IV.  Évaluation finale : l’élève producteur d’un texte historique

Cette dernière séance avait pour objectif principal d'écrire un récit historique en réinvestissant la nouvelle méthode de travail proposée aux enfants tout au long du projet. Pour y parvenir, nous avons dans un premier temps, récapitulé et noté au tableau les documents qui pouvaient être utilisés pour écrire un texte historique. Puis nous avons fait un relevé des différents critères typiques d'un texte narratif et plus particulièrement historique.

Cette phase m'a permis de constater que les élèves avaient compris la nécessité de se référer à une documentation précise selon le thème ou l'époque choisi. Cela a également été l'occasion de faire une brève conclusion sur le roman historique : ce genre romanesque "mélange" le réel et l'imaginaire.

Ensuite les élèves ont produit un texte d'après la consigne suivante: "En t'aidant de tous les documents que tu possèdes et des critères sur le texte historique, écris une histoire entière qui se déroule à l'époque du Moyen-Âge.

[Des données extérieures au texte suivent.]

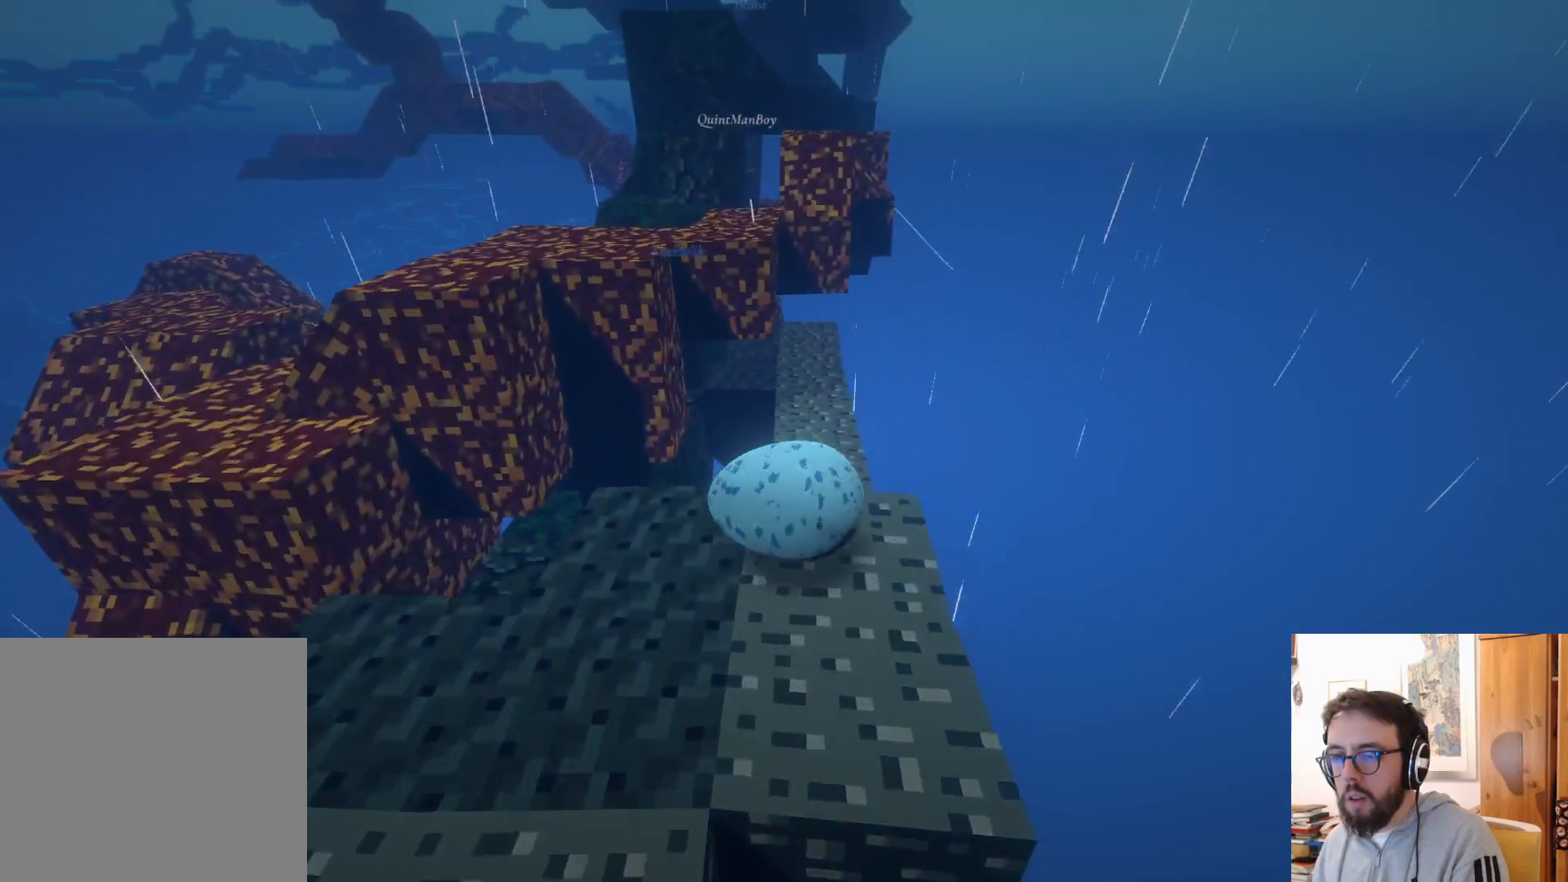
{"dt_ms": 500, "buttons": [], "left_stick": "up", "right_stick": "center", "events": [[17, "left_stick", "up"]]}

Je te donne la phrase de départ : L'histoire se déroule au 13e siècle. David et Léa sont deux jeunes enfants qui vivent à la campagne".

Pendant qu'ils travaillaient, je les ai appelés individuellement pour leur remettre leur histoire définitive et dactylographiée. Je leur ai aussi posé quelques questions pour connaître leur opinion sur le projet, pour faire le point sur les difficultés qu'ils avaient rencontrées et sur ce qu'ils avaient apprécié. Trois difficultés importantes sont apparues :

- comprendre les consignes : certains élèves n'avaient pas compris que les descriptions demandées devaient se greffer à l'histoire qu'ils racontaient. C'est pourquoi beaucoup d'entre eux n'ont pas écrit de fin.

- trouver des idées et les mettre en mots: les élèves qui ont soulevé ce point sont ceux qui ont eu tendance à faire des descriptions assez courtes.

- rendre l'histoire de plus en plus longue : cette nouvelle consigne d'écriture a été difficile pour quelques-uns car il fallait développer son histoire et non la rendre "plus courte" comme il leur avait été demandé auparavant (travail sur le résumé).

En ce qui concerne les atouts, on peut relever trois points :

- l'interdisciplinarité : les élèves ont apprécié le fait d'aborder différentes matières à partir du roman choisi.

- la découverte plus approfondie du Moyen-Âge.

- 1'utilisation des documents distribués en classe : une majorité des élèves m'a dit travailler à partir des documents pour trouver des idées et employer un vocabulaire plus précis. Il leur était alors plus facile de répondre aux consignes de réécriture et de rajouter des éléments à leur histoire.

L'analyse des productions de cette séance d'évaluation a été peu conclusive. En effet, seulement la moitié des élèves a tenté d'écrire un récit historique à l'aide de la documentation collectée au cours du projet. Cette tentative se traduit généralement par la présence (parfois la simple mention) d'un thème étudié comme celui des troubadours ou des châteaux forts. Cependant ces productions peuvent être considérées comme un premier pas vers une nouvelle approche de l'expression écrite chez les élèves. Leurs histoires commencent à être empreintes d'une certaine touche historique. Ce travail devrait être poursuivi et repris sur un plus long terme pour observer une véritable acquisition. Enfin, il faut reconnaître à l'ensemble des élèves un réel progrès : toutes leurs histoires produites à l'occasion de cette évaluation finale ont un début, un milieu et surtout une fin.

 
 

Conclusion

Au cours de la réalisation de ce projet, le roman historique est apparu comme un véritable "réservoir" de connaissances à exploiter et à développer pour découvrir une époque historique. Un fil conducteur a guidé notre démarche au fur et à mesure des séquences. La lecture permettait ainsi d’aborder un champ disciplinaire dont l’étude enrichissait le vocabulaire actif des élèves. La production d’écrits était donc motivée par un travail préalable interdisciplinaire et par l’appréhension d’une culture historique.

Construire un projet d’écriture autour de la découverte d’un genre romanesque me semble également fournir une véritable occasion de travailler sur l’évolution de la langue et sur ses multiples facettes.